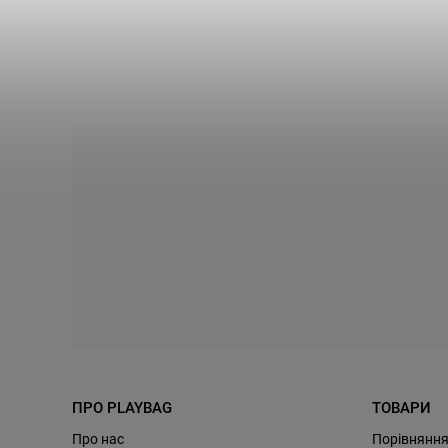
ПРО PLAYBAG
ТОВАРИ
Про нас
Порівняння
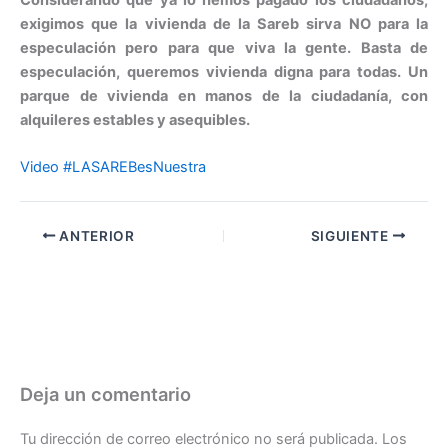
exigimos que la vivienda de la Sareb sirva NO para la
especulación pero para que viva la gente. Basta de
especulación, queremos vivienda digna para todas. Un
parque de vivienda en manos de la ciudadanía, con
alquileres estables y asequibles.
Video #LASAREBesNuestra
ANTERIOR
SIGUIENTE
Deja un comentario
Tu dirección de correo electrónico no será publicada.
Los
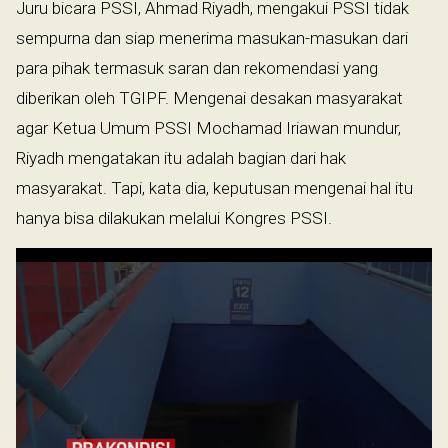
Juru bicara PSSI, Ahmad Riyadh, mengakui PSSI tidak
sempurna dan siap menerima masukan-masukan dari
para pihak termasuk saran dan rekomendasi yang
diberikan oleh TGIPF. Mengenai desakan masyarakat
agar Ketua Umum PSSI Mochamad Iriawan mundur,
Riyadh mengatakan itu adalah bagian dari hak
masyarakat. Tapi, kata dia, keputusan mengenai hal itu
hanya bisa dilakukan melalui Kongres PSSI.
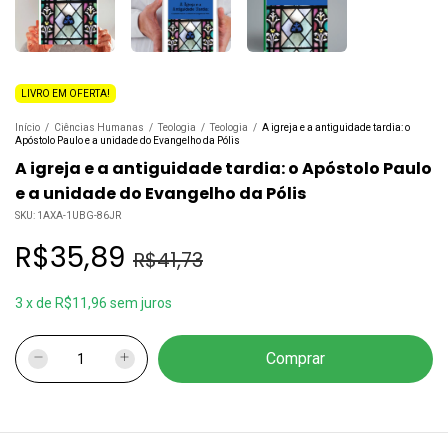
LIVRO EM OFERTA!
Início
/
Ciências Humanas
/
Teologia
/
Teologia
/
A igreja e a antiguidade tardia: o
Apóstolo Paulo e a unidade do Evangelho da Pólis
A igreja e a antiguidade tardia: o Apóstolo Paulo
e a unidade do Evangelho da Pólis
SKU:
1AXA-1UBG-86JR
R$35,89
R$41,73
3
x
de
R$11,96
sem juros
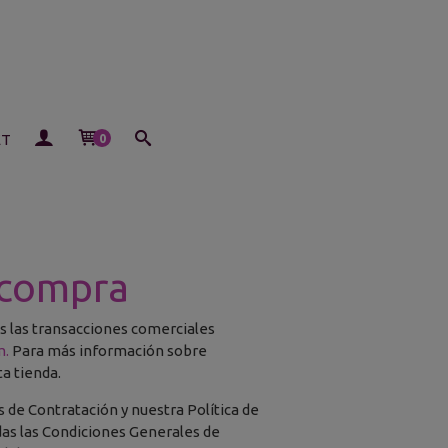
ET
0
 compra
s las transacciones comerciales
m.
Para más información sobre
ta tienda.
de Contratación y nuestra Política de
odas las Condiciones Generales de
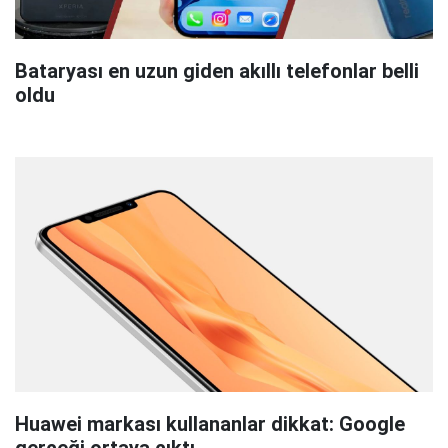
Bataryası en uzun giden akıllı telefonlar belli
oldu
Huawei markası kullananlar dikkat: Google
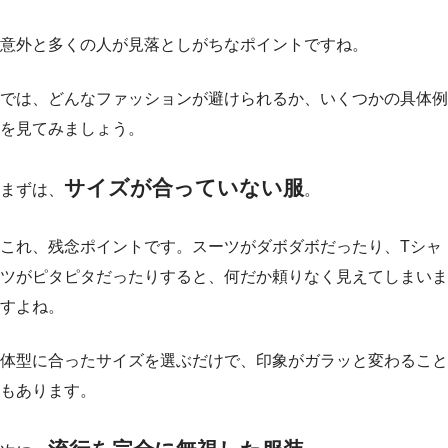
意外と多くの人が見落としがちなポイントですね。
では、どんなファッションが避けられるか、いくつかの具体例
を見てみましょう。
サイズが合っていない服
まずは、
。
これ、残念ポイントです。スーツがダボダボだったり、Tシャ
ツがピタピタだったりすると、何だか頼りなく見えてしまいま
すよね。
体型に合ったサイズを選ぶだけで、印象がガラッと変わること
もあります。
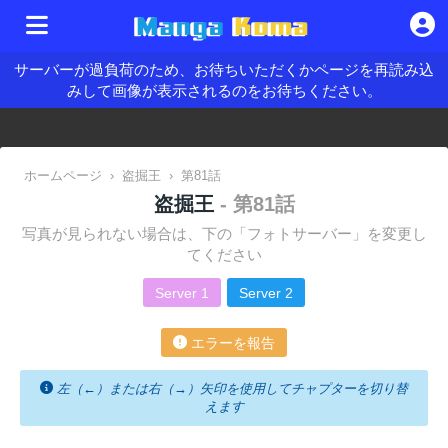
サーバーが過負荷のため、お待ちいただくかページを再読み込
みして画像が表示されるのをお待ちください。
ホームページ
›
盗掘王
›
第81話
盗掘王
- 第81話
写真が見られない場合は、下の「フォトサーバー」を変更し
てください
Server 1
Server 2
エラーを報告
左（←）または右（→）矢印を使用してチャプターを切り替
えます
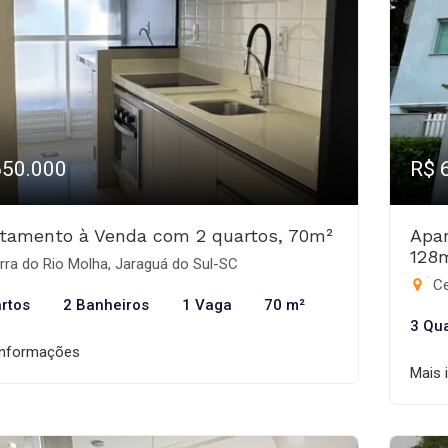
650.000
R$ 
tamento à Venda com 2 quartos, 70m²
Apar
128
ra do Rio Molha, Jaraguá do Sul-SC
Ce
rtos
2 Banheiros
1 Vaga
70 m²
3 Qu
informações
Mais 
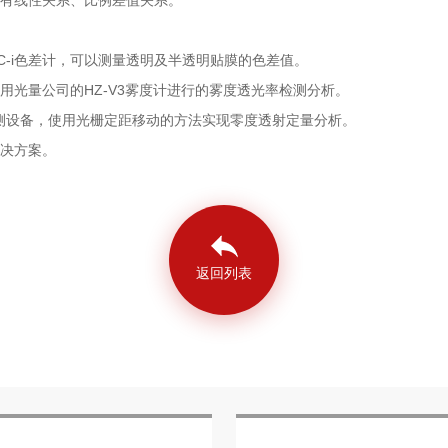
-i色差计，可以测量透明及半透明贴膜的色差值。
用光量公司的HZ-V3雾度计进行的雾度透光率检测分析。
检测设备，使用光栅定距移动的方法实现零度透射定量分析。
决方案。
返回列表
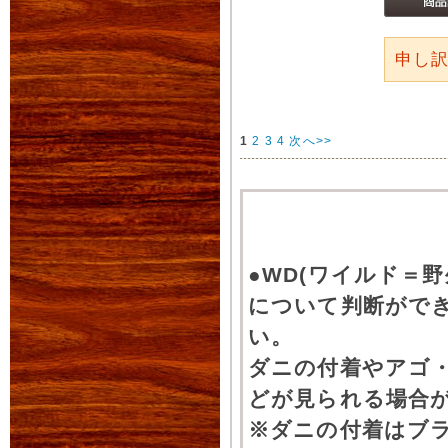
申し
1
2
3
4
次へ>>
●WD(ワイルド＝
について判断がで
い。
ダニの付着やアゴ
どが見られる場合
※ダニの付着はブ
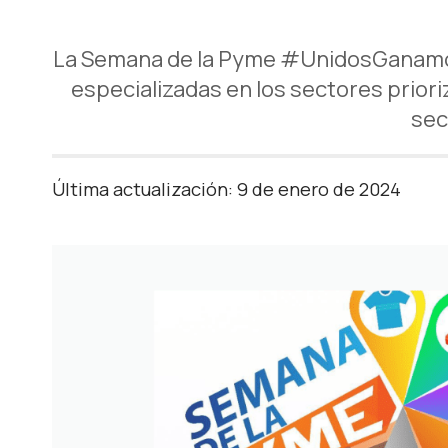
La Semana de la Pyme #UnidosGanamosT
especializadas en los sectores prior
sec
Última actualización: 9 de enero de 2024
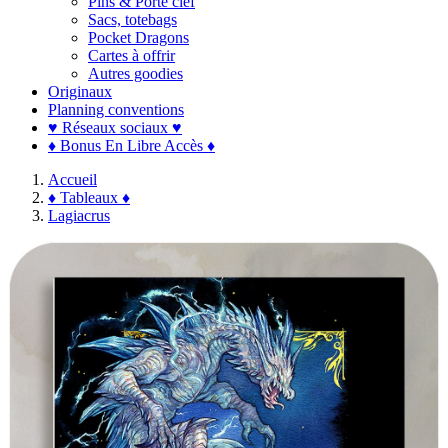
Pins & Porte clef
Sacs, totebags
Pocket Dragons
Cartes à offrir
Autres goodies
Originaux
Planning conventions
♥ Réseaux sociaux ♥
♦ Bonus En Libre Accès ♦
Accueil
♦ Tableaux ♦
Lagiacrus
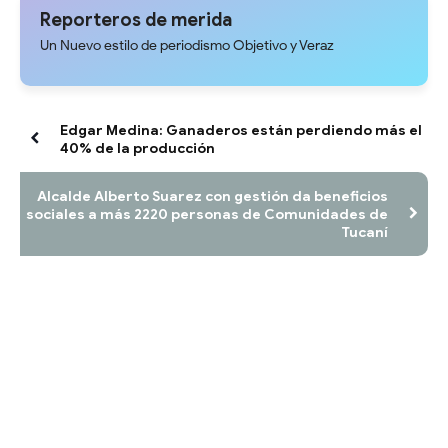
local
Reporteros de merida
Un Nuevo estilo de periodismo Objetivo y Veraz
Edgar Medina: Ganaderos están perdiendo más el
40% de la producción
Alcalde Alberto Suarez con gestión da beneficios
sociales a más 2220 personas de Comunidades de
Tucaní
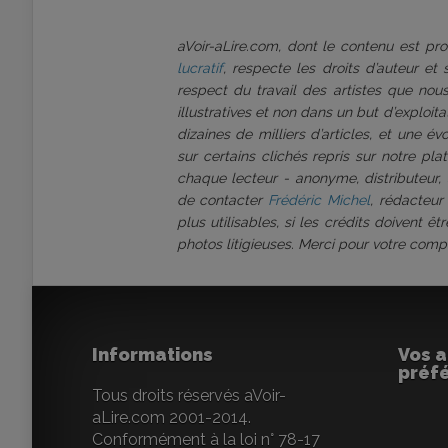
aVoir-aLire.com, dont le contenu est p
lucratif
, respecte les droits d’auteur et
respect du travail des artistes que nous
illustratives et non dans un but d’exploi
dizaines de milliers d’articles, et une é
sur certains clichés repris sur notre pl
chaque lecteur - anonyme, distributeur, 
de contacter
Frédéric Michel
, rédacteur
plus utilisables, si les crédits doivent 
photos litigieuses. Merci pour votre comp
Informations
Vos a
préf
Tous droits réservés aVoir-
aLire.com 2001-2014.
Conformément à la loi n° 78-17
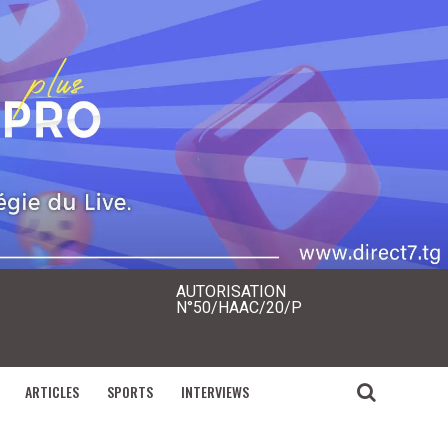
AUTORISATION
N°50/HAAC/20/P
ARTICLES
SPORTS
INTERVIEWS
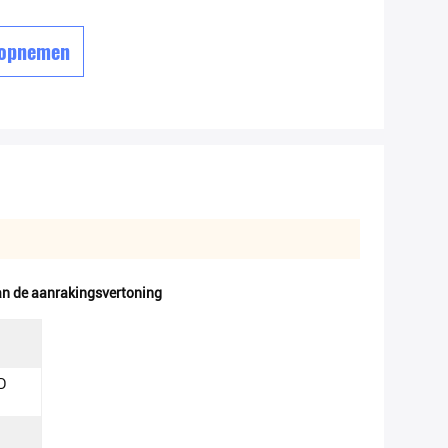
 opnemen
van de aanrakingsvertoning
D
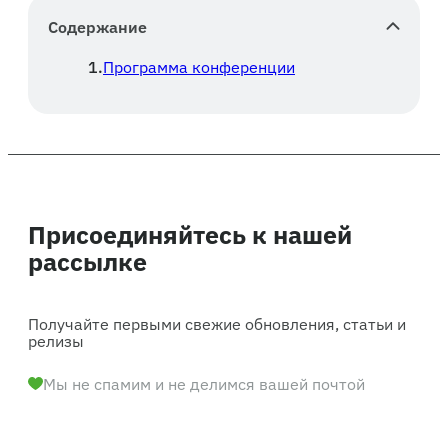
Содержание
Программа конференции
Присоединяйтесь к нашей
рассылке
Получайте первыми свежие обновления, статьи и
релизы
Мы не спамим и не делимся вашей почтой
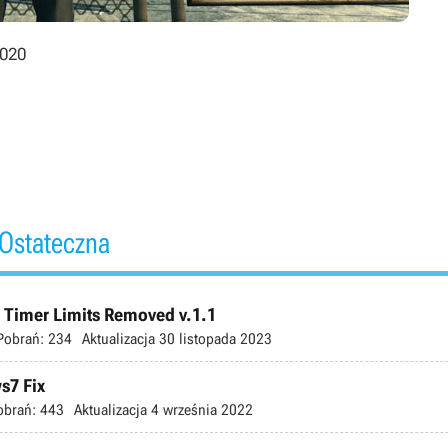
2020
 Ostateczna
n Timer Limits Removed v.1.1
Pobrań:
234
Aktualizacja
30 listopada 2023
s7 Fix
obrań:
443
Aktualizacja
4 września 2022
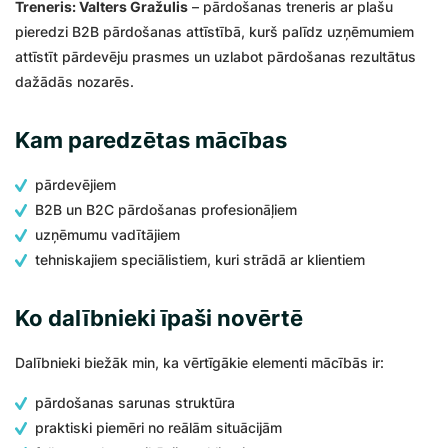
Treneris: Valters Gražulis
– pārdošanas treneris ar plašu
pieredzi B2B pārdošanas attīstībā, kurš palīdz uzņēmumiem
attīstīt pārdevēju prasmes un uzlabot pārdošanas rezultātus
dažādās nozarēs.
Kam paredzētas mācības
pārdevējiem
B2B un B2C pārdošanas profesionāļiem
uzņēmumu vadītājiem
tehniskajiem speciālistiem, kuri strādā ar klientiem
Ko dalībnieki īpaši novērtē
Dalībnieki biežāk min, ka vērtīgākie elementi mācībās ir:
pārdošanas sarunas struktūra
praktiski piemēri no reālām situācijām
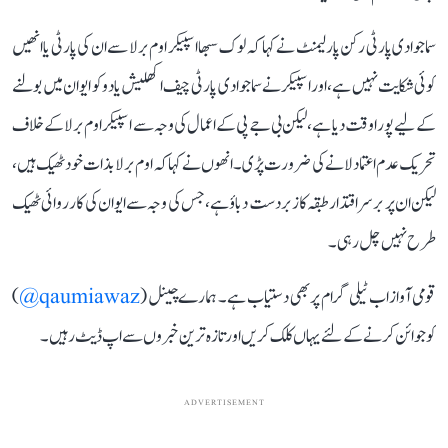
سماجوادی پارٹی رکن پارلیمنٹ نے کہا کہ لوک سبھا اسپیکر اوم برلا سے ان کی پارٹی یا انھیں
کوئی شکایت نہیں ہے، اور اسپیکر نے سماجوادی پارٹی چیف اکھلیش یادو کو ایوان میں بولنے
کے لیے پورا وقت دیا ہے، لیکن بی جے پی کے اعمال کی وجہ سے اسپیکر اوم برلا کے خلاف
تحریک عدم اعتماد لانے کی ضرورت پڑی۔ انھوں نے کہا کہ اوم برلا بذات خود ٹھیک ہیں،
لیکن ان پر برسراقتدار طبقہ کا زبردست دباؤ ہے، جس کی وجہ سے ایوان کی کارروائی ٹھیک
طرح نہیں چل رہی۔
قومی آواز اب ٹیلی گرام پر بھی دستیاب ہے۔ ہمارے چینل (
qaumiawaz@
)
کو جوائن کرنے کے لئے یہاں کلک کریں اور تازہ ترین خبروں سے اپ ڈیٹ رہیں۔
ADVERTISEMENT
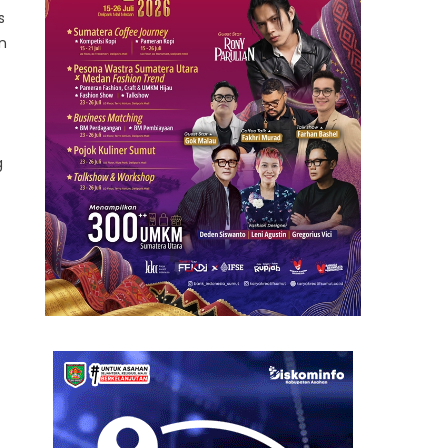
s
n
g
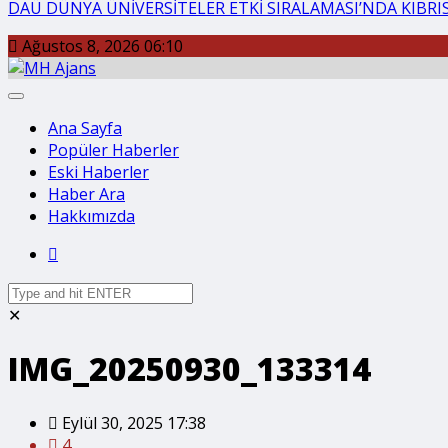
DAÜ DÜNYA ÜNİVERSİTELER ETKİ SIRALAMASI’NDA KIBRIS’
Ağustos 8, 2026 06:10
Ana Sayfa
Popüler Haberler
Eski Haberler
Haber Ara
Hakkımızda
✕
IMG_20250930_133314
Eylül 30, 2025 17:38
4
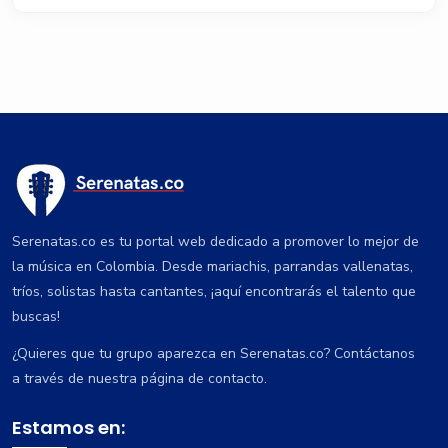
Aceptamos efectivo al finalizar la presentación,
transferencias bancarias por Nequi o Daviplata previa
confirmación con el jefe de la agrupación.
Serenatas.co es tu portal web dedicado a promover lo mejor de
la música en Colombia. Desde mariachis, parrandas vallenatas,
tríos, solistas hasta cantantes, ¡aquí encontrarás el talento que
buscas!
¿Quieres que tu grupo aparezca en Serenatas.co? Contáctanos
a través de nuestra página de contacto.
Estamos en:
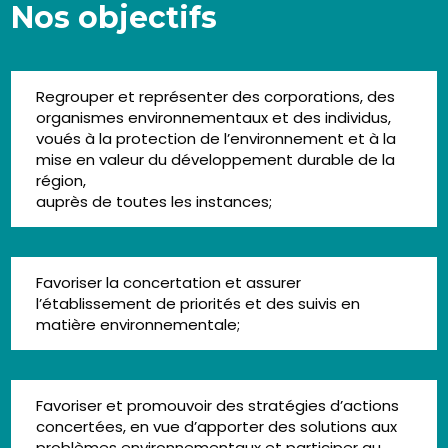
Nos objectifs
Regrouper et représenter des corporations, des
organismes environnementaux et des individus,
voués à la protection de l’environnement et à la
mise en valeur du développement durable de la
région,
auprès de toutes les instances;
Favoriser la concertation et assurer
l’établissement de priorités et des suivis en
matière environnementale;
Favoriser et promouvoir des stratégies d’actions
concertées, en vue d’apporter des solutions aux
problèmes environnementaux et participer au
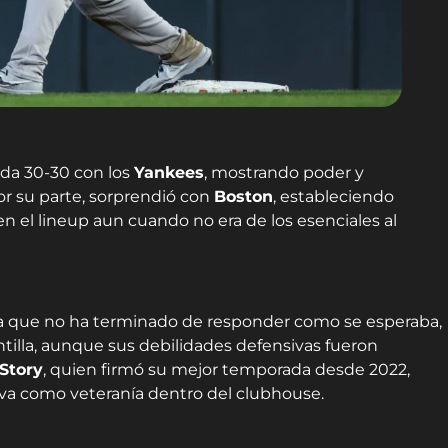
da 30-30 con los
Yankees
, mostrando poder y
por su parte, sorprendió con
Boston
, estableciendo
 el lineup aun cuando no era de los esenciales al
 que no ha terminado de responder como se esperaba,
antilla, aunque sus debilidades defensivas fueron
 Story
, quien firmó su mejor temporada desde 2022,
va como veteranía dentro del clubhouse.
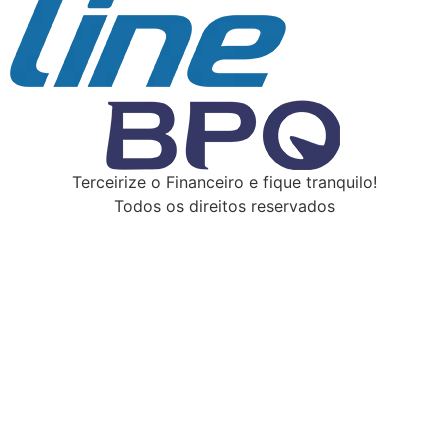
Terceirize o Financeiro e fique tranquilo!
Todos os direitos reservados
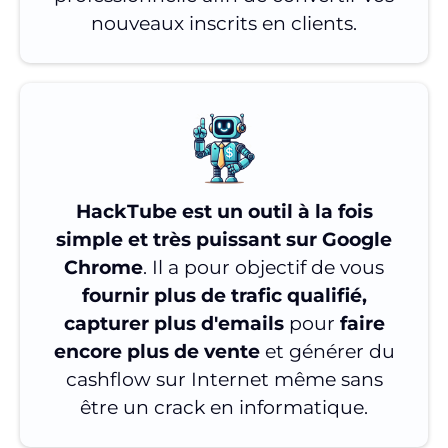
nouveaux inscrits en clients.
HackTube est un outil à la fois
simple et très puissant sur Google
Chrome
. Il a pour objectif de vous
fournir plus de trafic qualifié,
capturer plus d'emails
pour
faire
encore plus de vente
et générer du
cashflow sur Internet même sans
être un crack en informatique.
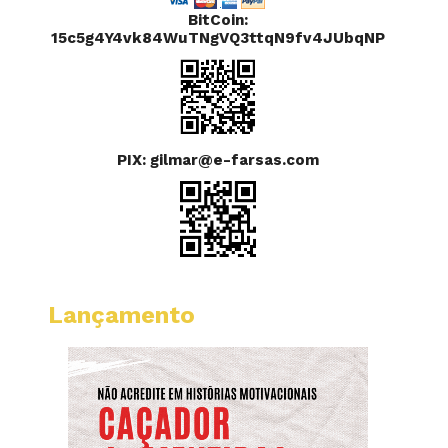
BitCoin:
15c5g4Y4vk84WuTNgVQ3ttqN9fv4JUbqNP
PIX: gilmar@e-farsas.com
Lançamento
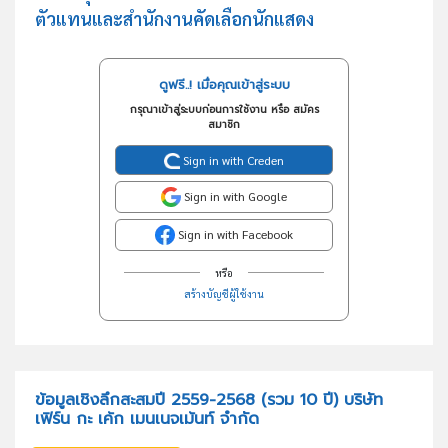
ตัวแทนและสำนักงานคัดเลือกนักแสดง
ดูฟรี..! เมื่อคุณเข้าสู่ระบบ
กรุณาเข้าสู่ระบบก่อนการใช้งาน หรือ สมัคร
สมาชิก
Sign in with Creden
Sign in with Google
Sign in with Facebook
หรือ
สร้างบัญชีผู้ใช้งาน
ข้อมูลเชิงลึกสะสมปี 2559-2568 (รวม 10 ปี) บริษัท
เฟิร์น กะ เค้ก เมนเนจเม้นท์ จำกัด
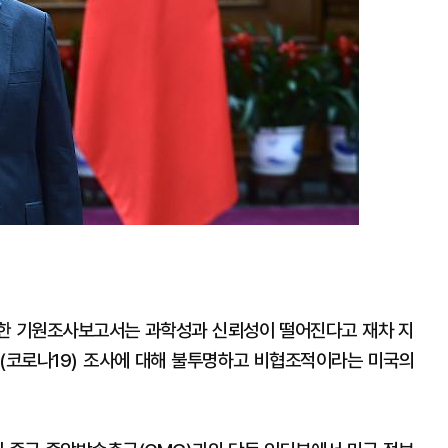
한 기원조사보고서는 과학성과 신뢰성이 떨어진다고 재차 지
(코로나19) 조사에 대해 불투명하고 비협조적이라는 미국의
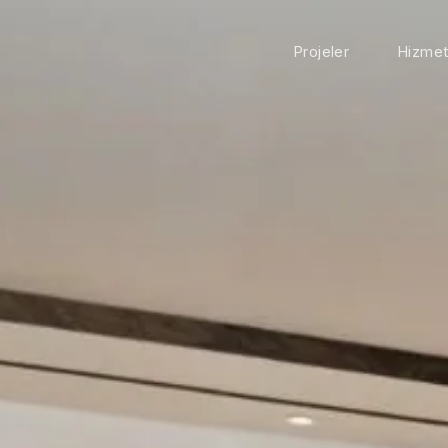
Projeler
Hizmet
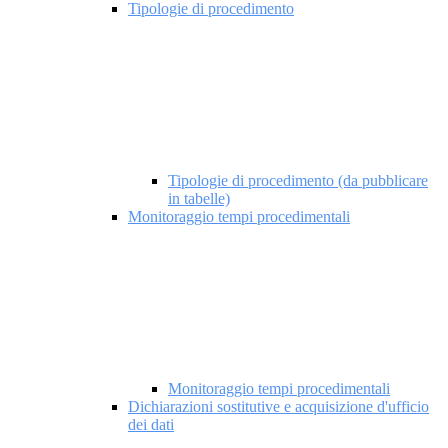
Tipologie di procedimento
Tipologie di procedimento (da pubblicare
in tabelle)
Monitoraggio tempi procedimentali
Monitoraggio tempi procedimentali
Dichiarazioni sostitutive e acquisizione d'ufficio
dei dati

◆ ◆ ◆ ◆ ◆ ◆ ◆

» WHAT YOU NEED TO DO: Work through the entries above line by line, counting each one that includes the word "droits", and give the final number only.

» YOUR SOLUTION: 2